“The Magician”: the long walk of Thomas Mann

« Le Magicien », de Colm Tóibín. Editions Grasset.

Posted Sep 28, 2022, 4:00 PM

We can consider “The Magician” as one of the best biographical novels dedicated to a writer; as one of the pinnacle of Irish authorship; or quite simply as one of the best books of this literary season. The portrait that Colm Tóibín paints of Thomas Mann (1875-1955) and his entourage is not only a masterpiece of accuracy, precision and sensitivity, but also a striking precipitate of the tumultuous history of Germany. and the West during the first half of the 20the century.

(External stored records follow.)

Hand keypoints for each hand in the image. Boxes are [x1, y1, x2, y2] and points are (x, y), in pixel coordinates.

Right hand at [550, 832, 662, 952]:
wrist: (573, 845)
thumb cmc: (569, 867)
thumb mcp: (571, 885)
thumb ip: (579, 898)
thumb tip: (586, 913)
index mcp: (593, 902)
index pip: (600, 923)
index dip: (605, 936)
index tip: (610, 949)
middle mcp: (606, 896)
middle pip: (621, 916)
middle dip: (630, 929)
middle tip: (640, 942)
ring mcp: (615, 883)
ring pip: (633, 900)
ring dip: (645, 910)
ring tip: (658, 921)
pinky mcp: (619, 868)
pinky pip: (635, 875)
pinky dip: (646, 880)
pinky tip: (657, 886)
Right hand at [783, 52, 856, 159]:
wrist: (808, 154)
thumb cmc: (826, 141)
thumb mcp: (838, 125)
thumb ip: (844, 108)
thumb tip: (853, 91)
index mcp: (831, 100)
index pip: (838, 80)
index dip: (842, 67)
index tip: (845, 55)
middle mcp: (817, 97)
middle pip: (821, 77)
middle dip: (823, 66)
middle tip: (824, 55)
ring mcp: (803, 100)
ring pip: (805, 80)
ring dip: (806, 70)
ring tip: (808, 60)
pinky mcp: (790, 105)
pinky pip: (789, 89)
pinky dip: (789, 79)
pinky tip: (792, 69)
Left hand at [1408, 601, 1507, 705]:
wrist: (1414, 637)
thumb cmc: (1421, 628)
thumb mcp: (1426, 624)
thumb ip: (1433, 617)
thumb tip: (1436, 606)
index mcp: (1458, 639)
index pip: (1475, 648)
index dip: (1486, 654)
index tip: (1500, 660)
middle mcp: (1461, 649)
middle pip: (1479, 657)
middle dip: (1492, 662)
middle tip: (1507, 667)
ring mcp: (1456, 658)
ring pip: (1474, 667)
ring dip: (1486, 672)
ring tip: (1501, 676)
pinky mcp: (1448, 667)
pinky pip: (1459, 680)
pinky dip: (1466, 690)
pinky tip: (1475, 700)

Incredibly documented – Colm Tóibín relied on thirty books to write his tight 600 pages – “The Magician” never gives the impression of being a didactic or scholarly book. It is with finesse that we enter in the footsteps and in the head of Thomas Mann, known as “The Magician”. Colm Tóibín shows the determination of the young man, son of a merchant from Lübeck, to force his destiny and become a writer, when he was destined to become an insurance agent. Without ellipsis, he highlights his homosexuality, which was significant throughout his life and tacitly accepted by those close to him. Finally, it is with a remarkable sense of nuance that he evokes his intellectual and political evolution.

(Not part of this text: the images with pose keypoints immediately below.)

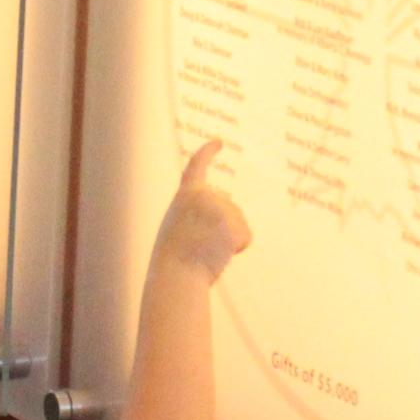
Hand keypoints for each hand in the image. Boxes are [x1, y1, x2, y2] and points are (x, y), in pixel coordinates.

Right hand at [156, 139, 252, 279]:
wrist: (176, 276)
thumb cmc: (174, 261)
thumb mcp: (178, 230)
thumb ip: (198, 218)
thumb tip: (224, 228)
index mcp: (184, 196)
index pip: (196, 167)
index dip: (207, 152)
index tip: (219, 142)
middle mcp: (202, 195)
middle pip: (229, 208)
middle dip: (223, 230)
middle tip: (200, 247)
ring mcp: (218, 207)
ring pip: (238, 222)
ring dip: (229, 242)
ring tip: (206, 251)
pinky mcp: (232, 222)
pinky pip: (246, 237)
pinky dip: (238, 249)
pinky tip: (220, 254)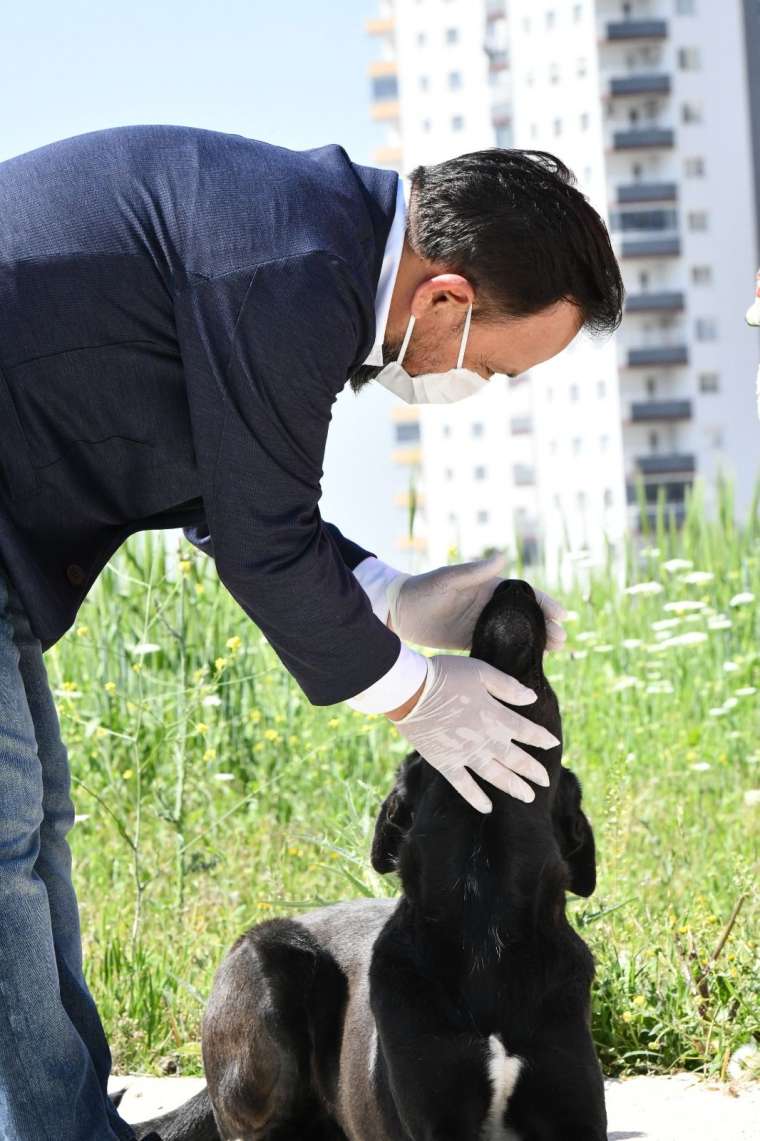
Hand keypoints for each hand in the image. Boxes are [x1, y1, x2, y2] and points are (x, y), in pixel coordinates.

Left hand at [386, 553, 566, 651]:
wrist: (399, 611)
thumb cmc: (424, 588)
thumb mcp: (449, 578)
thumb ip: (476, 570)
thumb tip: (504, 556)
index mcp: (489, 586)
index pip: (523, 594)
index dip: (544, 603)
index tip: (561, 615)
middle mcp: (489, 606)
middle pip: (525, 616)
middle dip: (545, 626)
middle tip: (562, 640)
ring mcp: (482, 624)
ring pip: (515, 634)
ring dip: (535, 642)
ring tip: (554, 652)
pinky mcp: (470, 641)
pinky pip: (497, 648)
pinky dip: (512, 655)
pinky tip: (526, 665)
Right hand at [387, 653, 558, 813]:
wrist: (410, 691)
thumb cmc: (446, 676)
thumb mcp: (481, 672)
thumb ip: (507, 687)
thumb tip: (531, 697)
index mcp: (496, 716)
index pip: (527, 731)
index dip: (541, 738)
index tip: (553, 744)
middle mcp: (486, 740)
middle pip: (516, 759)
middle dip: (532, 771)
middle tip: (544, 782)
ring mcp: (466, 755)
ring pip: (496, 776)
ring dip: (513, 787)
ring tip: (527, 797)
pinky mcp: (446, 763)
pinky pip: (464, 785)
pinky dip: (476, 797)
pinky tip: (486, 807)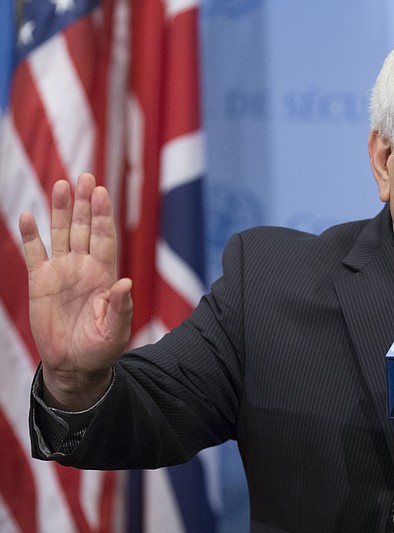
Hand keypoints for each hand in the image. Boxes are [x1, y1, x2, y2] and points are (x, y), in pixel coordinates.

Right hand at [19, 173, 131, 409]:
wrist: (74, 364)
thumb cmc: (101, 348)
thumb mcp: (115, 330)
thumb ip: (121, 307)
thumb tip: (125, 282)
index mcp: (104, 275)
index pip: (105, 238)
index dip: (103, 216)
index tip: (101, 192)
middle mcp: (84, 267)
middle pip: (85, 228)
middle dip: (84, 203)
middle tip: (85, 176)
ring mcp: (61, 271)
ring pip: (61, 233)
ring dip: (61, 210)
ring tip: (61, 184)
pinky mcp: (40, 281)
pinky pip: (34, 253)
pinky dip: (31, 235)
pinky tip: (28, 215)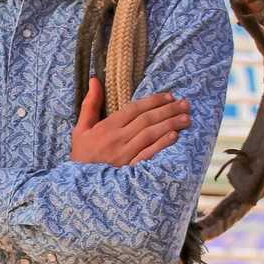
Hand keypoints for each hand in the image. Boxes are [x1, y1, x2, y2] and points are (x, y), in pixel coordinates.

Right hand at [70, 77, 190, 165]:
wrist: (77, 183)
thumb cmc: (82, 154)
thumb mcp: (81, 128)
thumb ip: (90, 104)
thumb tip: (95, 79)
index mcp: (106, 127)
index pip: (134, 109)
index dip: (153, 101)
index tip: (169, 96)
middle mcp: (117, 139)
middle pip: (146, 120)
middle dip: (168, 110)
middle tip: (185, 104)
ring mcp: (125, 155)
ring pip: (150, 135)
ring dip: (170, 125)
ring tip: (186, 118)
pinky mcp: (130, 169)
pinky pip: (149, 154)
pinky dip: (162, 145)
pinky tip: (174, 137)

A bearer of a certain idea of ​​Germany, Thomas Mann more or less espoused his warmongering in 1914, before ultimately revealing himself to be liberal and fiercely anti-Nazi. In 1933, he fled Germany. Then he emigrated, joined by his family, to America, where he rubbed shoulders with other famous exiles and frequented relatives of Roosevelt. Some of his children, in particular the explosive duo formed by Erika and Klaus, reproach him for his prudence, but the Nobel Prize for Literature (1929) will assert himself, until the end of these days in Switzerland, as an ardent defender of the democracy.

Fusion Reports

Colm Tóibín does not avoid any of the subjects which annoy and in particular the stormy fusional relations of Thomas and Katia Mann with their six children, until the suicide of Klaus in Cannes in 1949. He is also careful not to inflict on us an exegesis of his work. “The Magician” remains a novel that sticks to the life of its hero. His books are approached from the angle of their gestation: “Death in Venice”, inspired by a stay in the city of the Doges; “The Magic Mountain”, a reflection of the months spent by Katia in a sanatorium in Davos…

Refusing stylistic effects, poetic fabrications, he makes us relive the magical journey of a literary genius, as if we were fellow travelers of Thomas Mann, in search of beauty and humanity. Colm Tóibín is also a magician in his own way.

The magician

Irish novel

by Colm Toibin.

Translated by Anna Gibson.

Grasset editions, 608 pages, 26 euros.